Até que ouço passos. Um perfume natural invade minhas narinas. A linda mulher sobe calmamente as escadas. Usa um vestido preto com detalhes vermelhos. Os cabelos loiros caem soltos pelos seus ombros. Anda com uma postura que álcool nenhum é capaz de derrubar. Exala poder. A sensualidade é estonteante. Ainda maior quando ela para. Calmamente, coloca a calcinha que carregava nas mãos. Uma perna, depois a outra. Ajeita o cabelo. Ela percebe a minha presença. Com aqueles olhos azuis, encara diretamente os meus. Estou petrificado. Posso escrever facilmente um conto sobre uma pobre vítima dos olhos da Medusa. Um leve sorriso aparece no seu rosto. Irônico. Parece dizer “gostaria de tirá-la também?”. Tenho convicção de que aquilo foi de propósito. Ela continua a subir as escadas. Vem em minha direção. A lua aparece por entre as nuvens e ilumina com força todo aquele ambiente. Estou desprotegido. E isso me desperta um instinto de sobrevivência. Percebo muito bem como ela é. Perigosa. Perigosíssima. Naquele jogo, é predadora. Eu, frágil presa. Pode me tirar muito mais que qualquer assaltante cansado. Sagaz, espreita-me para ser o próximo do cardápio a experimentar. Prazer que tem um preço alto. O barbudo-forte-tatuado provavelmente está a imaginar quão lindos serão os primeiros dias do namoro entre os dois. Preciso fazer alguma coisa. E faço. Fujo.
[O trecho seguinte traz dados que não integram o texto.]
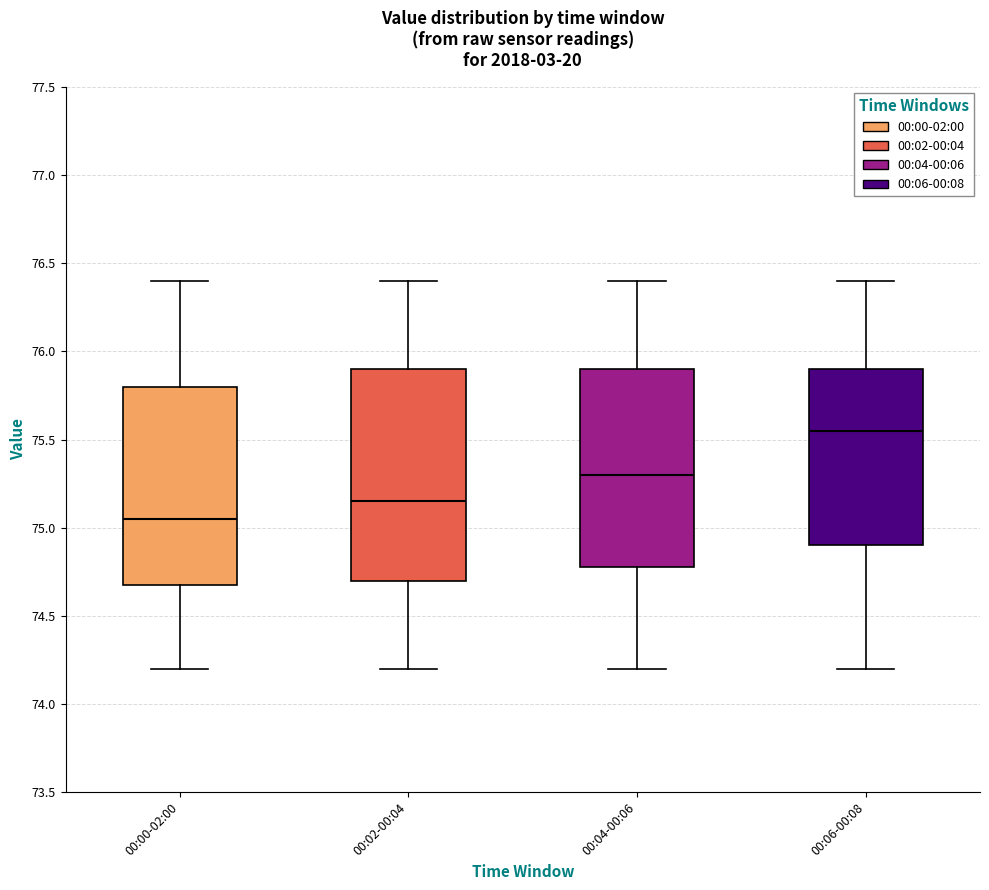

Reading left to right, read every box against the y-axis: the position of its median line, the range the box covers, and the ends of its whiskers. The values are not printed on the chart, so give them approximately, as read against the axis.

00:00-02:00: median 75.05, box 74.70 to 75.80, whiskers 74.20 to 76.40
00:02-00:04: median 75.15, box 74.70 to 75.90, whiskers 74.20 to 76.40
00:04-00:06: median 75.30, box 74.80 to 75.90, whiskers 74.20 to 76.40
00:06-00:08: median 75.55, box 74.90 to 75.90, whiskers 74.20 to 76.40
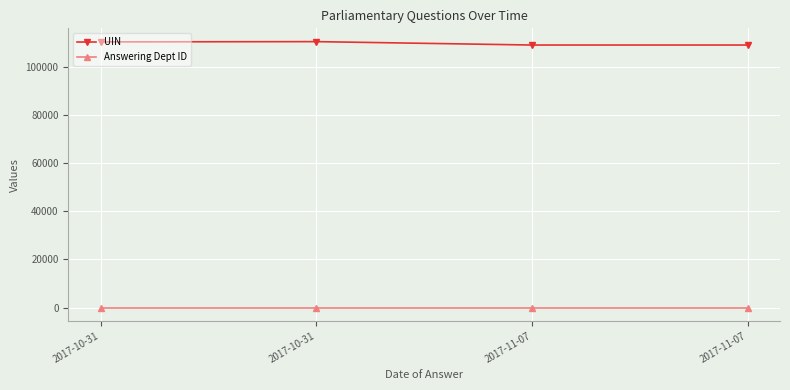

Rank the series by their maximum value, from lowest to highest.

Answering Dept ID, UIN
Nem olho para trás. Tampouco sinto vergonha. Entro no quarto e tranco a porta. Nada mais faço além de me deitar. Um forte remorso me acomete. Ah, Insônia, o que fiz? Como fui injusto com você. Só agora percebo que não queria nada mais que me proteger. Ela vem. Não mais irritada e ciumenta, e sim calma, confortadora. “Está perdoado, querido”. Fecho os olhos. O sono não tem calma nenhuma para me agarrar e matar a saudade. Durmo em paz, com um alívio imenso, só possível após uma insônia daquelas. Obrigado mais uma vez, meu amor.